───── DATA FOR THIS TASK ─────

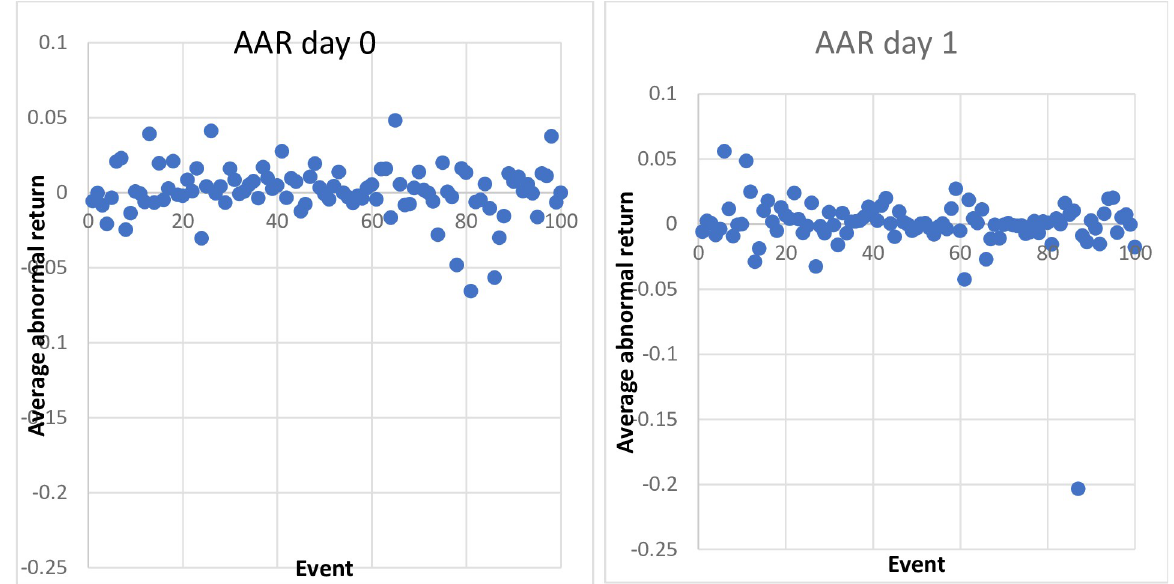
Fig 1. Average abnormal stock market returns in percentages on days 0 and 1 for all events.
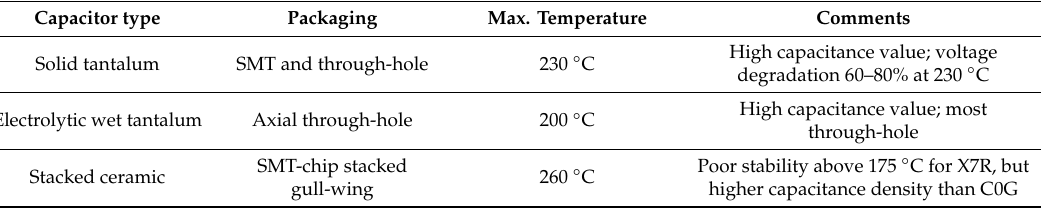
Figure 7. Capacitance stability with temperature and DC link voltage for the XHT stacked ceramic capacitors from Presidio. Table 6. Commercially manufactured capacitors for high-temperature applications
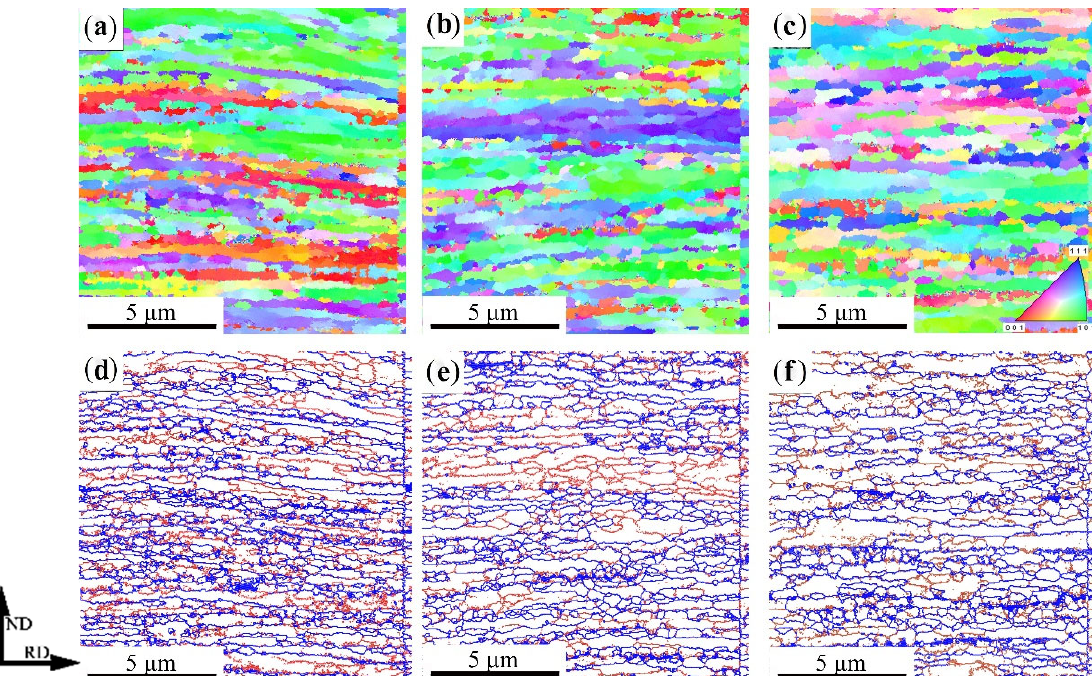
Figure 4. EBSD orientation map of ( a ) 500 °C, ( b ) 550 °C, and ( c ) 600 °C warm rolling samples and EBSD boundary map of ( d ) 500 °C, ( e ) 550 °C, and ( f ) 600 °C warm rolling samples.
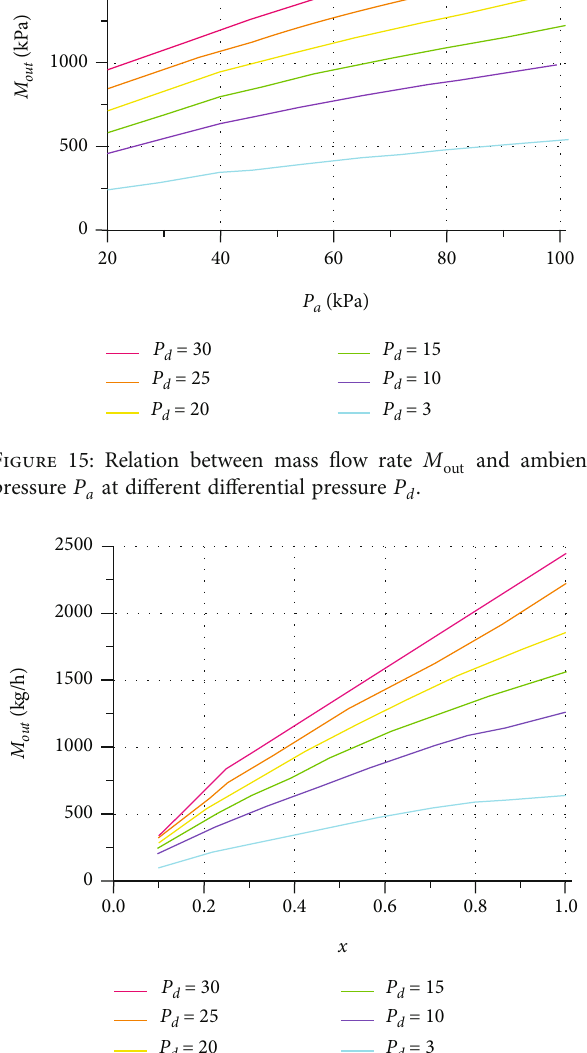
with relative valve out Figure 16: Relation between mass fl ow rate M opening x at di ff erent di ff erential pressure P d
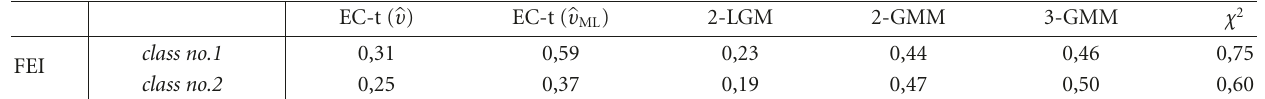
Table 4: Fitting error index ( FEI) values.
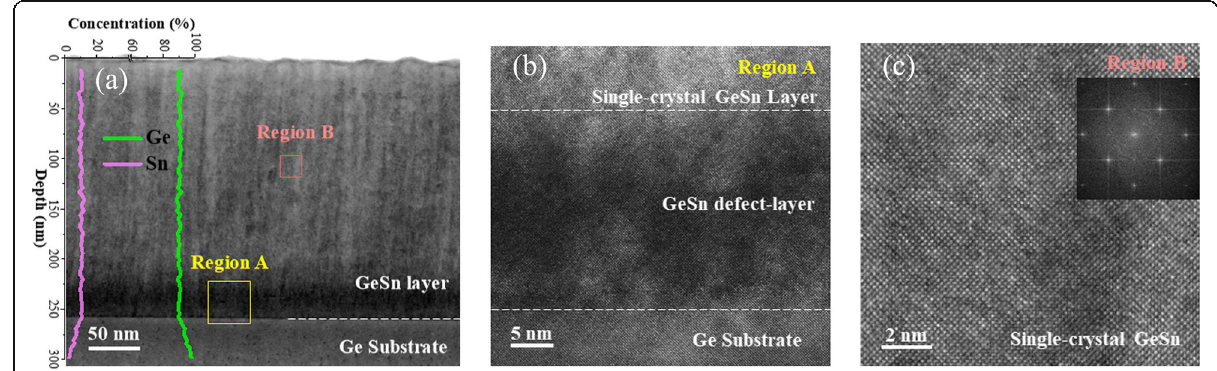
Fig. 3 a Cross-sectional TEM image of the 5 μ m diameter GeSn circular mesa without top polysilicon layer. Inset: SIMS depth profile of the GeSn layer. b High-resolution TEM image of the GeSn/Ge interface (region A). c High-resolution TEM image for the middle region of the GeSn layer (region B). Inset: FFT pattern of region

─────

# TASK DETAILS
Each line in the data that holds the string "Figure" should be found and copied.

# OUTPUT FOR THIS TASK
Figure 7. Capacitance stability with temperature and DC link voltage for the XHT stacked ceramic capacitors from Presidio. Table 6. Commercially manufactured capacitors for high-temperature applications
Figure 4. EBSD orientation map of ( a ) 500 °C, ( b ) 550 °C, and ( c ) 600 °C warm rolling samples and EBSD boundary map of ( d ) 500 °C, ( e ) 550 °C, and ( f ) 600 °C warm rolling samples.
with relative valve out Figure 16: Relation between mass fl ow rate M opening x at di ff erent di ff erential pressure P d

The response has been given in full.